Since when did the identity of its wearer become a louder statement-maker than the garments themselves? And doesn't the casting of non-models as models devalue the profession as a whole? We can't think of any other job where such outside representation is required.
A lot of the time, non-traditional casting merely acts as bait for coverage and clicks - it's not everyday you see 'glunge' provocateur Rick Owens pop up in the tail end of the 5 o'clock news, but his stomping, scowling, step-dancing sorority got him there.
There are, however, implications in using non-model women to create a runway spectacle.
While the Rick Owens show was progressive and much deserving of its praise ("Ultimately, [the 'real woman's'] personality gives the garments their structure," writes The Cut's Robin Givhan), there's also this tendency for brands to faux subvert industry norms as a way of driving sales and manipulating public perception.

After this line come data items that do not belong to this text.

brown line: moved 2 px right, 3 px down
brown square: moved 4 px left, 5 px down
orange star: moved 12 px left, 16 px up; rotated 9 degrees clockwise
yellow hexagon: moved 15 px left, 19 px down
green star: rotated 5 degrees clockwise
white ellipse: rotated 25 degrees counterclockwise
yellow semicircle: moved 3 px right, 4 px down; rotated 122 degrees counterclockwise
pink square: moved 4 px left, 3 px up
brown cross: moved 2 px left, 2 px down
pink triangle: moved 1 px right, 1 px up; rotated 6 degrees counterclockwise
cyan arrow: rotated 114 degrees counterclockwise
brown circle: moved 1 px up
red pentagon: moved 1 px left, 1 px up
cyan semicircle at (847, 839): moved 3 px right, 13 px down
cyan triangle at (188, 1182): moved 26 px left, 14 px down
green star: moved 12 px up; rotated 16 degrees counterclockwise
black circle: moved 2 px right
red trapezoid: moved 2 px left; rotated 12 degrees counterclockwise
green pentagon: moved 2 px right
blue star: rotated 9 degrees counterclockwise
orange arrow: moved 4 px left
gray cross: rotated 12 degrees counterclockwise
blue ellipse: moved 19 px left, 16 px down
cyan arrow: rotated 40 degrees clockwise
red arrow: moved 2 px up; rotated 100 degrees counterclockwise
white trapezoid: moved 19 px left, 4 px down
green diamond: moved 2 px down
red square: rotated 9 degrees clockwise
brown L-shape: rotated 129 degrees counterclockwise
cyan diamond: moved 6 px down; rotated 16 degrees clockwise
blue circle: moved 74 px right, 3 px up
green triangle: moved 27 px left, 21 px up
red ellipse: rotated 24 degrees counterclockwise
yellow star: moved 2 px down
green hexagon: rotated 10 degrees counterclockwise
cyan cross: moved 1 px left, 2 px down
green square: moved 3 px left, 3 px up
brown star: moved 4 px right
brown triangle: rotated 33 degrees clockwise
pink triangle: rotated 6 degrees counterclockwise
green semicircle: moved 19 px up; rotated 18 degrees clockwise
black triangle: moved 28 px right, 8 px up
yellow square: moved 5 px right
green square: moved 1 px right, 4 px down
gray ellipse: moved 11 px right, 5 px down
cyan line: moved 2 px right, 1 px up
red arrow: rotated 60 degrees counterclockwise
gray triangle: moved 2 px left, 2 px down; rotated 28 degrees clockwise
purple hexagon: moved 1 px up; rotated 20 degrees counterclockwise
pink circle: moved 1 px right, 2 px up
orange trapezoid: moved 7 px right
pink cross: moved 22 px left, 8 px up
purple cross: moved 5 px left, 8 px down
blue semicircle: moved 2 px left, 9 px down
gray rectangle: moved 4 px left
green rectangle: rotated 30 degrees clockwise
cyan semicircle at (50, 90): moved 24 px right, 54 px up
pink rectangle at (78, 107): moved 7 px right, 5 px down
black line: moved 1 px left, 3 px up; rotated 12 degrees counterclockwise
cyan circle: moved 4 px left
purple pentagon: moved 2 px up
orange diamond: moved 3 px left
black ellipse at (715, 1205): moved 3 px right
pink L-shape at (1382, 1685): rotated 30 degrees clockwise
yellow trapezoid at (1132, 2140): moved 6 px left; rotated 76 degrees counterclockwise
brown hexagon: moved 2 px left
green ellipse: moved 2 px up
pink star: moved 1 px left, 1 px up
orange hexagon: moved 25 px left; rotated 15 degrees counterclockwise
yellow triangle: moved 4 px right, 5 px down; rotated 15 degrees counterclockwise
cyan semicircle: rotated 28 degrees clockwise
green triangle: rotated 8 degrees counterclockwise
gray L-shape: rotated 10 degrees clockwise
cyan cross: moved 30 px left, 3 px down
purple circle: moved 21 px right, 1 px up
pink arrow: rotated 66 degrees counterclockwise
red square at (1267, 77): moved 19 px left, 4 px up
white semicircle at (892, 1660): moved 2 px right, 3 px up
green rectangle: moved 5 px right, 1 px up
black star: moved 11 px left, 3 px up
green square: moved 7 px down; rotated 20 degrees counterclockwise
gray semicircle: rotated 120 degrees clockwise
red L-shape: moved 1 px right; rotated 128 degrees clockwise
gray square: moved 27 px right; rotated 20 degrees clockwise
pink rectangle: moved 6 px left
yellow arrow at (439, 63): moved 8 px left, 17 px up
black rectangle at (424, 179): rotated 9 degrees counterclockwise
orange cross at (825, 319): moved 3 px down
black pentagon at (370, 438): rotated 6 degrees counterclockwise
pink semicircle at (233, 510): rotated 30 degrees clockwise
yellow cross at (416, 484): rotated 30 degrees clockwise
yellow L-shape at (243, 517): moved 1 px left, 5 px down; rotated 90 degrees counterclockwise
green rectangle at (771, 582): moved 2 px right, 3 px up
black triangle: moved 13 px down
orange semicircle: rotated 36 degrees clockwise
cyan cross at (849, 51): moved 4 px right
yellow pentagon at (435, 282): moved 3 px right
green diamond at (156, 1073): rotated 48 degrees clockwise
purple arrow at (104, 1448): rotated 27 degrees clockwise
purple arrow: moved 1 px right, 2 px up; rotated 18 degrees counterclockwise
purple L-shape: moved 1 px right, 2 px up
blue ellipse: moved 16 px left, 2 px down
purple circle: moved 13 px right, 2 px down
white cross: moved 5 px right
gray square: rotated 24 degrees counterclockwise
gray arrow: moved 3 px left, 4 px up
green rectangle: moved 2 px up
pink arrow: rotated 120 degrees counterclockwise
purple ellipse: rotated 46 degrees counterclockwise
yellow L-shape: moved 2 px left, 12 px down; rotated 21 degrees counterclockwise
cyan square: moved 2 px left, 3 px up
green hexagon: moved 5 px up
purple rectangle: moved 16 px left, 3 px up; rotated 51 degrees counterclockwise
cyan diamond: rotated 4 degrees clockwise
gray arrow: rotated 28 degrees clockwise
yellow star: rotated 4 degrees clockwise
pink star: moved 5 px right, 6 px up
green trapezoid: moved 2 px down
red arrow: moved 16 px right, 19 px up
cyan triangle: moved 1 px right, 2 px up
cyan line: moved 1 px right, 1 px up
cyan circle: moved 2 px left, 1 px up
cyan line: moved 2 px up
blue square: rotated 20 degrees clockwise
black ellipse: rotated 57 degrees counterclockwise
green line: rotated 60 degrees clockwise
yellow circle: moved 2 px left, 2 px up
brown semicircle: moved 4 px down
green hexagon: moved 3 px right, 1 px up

The spike in stunt casting - whether it be the casting of models in wheelchairs by Diesel or the over-seventies set by American Apparel - reflects this and has the effect of suggesting progress without actually achieving change.
After all, actual change would require them to cater to these niche markets in real and practical ways. And looking at both these brands' current catalogues, that looks to be a long way off.
Don't get us wrong. Any steps toward diversity and greater inclusiveness in fashion is worth celebrating, but when the industry's take on 'realness' becomes co-opted as a cleverly crafted trend and a talking point - rather than a turning point - we're right to treat it with a degree of scepticism.
At the end of the day, why aspire to be 'real' when 'relevant' is what's worth aiming for.